Fred Zinnemann adapte un roman à succès de James Jones. Ancien combattant du Pacifique, Jones y décrivait la vie de caserne, vue par de simples soldats. From Here to Eternity est un film d’hommes, pour hommes. Passons rapidement sur les deux rôles féminins, la femme du capitaine (Deborah Kerr) et la taxi-girl (Donna Reed), elles aiment leurs biffins, mais ne parviendront pas les conserver.
Le capitaine Holmes (Philip Ober) est un triste officier. Persuadé que sa carrière dépendra des seuls résultats de son équipe de boxe, il court les filles et les bars, abandonnant sa troupe à son second. Le first sergeant Warden (Burt Lancaster) passe pour un excellent sous-officier, dur mais juste. Intelligent, il mène la compagnie comme il l’entend.

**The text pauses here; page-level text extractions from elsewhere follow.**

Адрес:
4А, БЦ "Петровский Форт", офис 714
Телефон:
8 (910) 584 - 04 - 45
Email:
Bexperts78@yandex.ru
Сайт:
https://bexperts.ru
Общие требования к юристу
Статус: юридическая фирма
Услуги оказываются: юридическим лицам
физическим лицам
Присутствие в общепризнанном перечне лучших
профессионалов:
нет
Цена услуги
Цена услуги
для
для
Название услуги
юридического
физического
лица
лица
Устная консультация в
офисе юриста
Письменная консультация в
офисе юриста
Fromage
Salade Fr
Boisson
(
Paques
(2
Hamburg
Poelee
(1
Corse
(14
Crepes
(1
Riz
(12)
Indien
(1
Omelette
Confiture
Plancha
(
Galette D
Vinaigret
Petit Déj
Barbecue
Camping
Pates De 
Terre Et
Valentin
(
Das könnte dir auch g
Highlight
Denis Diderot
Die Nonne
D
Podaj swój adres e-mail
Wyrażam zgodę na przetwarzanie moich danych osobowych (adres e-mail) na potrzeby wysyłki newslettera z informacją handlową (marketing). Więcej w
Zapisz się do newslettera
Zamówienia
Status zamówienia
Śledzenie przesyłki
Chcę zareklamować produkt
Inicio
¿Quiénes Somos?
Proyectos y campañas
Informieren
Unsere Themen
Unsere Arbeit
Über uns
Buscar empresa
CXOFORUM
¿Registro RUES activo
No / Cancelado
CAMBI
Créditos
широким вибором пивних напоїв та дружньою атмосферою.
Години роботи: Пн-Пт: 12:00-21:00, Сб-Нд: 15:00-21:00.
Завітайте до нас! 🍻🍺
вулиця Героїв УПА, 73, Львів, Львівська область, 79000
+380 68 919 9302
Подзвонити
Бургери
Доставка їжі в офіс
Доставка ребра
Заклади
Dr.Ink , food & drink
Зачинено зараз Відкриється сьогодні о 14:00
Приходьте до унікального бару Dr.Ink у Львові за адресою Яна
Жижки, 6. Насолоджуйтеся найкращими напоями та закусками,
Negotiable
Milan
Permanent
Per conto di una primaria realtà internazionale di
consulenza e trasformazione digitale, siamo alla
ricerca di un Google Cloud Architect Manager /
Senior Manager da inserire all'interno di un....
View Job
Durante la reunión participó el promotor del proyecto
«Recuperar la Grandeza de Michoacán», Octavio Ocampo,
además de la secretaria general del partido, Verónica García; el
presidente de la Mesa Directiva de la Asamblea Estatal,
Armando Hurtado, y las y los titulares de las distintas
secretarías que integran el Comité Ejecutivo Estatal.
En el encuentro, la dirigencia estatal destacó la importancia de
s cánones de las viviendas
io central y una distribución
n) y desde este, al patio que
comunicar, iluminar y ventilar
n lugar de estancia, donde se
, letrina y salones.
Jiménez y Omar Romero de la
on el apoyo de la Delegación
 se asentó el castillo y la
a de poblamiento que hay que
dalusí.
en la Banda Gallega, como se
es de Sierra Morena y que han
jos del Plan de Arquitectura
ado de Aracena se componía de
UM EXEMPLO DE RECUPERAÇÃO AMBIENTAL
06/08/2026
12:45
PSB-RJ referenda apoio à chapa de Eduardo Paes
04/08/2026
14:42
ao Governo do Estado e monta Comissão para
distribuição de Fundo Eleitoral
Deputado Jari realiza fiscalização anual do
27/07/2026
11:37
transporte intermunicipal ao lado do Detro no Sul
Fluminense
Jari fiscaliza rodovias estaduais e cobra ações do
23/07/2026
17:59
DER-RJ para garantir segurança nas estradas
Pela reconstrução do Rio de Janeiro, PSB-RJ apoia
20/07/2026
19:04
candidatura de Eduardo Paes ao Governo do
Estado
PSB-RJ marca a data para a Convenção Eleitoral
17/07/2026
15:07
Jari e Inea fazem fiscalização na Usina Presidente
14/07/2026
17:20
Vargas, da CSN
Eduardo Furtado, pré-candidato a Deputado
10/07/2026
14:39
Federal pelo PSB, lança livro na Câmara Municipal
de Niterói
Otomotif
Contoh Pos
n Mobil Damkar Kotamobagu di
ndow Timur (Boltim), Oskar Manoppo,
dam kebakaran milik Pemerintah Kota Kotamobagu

Si le destin ne les avait pas confié à Holmes, Prewitt (Montgomery Clift) et Zinnemann (Frank Sinatra) auraient pu faire de bons soldats. Prewitt doit tout à l’armée : il n’aspire qu’à servir son pays et jouer du clairon. Ce boxeur émérite a raccroché ses gants à la suite d’un accident. Zinnemann aime boire, rire et sait obéir. Que ce soit par intégrité ou orgueil professionnel, tous deux se refusent à accepter l’injustice. Ils ne plieront pas. Warden les protégera tant qu’ils demeureront sous son autorité. Mais, s’il refuse de passer officier, il ne risquera pas ses précieux chevrons en s’opposant aux ordres criminels de ses pairs.
La réalisation est d’un absolu classicisme. Burt Lancaster et Deborah Kerr roucoulent, leur longue étreinte adultérine dans les vagues du Pacifique défraya la chronique. Elle paraît aujourd’hui bien sage. Reste deux scènes admirables de Montgomery Clift : un solo de clairon improvisé dans un bar un soir de cuite et, poignante, la sonnerie aux morts pour son ami. Pas moins de huit oscars propulsèrent cet honnête film de genre au panthéon hollywoodien. C’est immérité, mais la justice n’étant point de ce monde, ne boudons pas notre plaisir.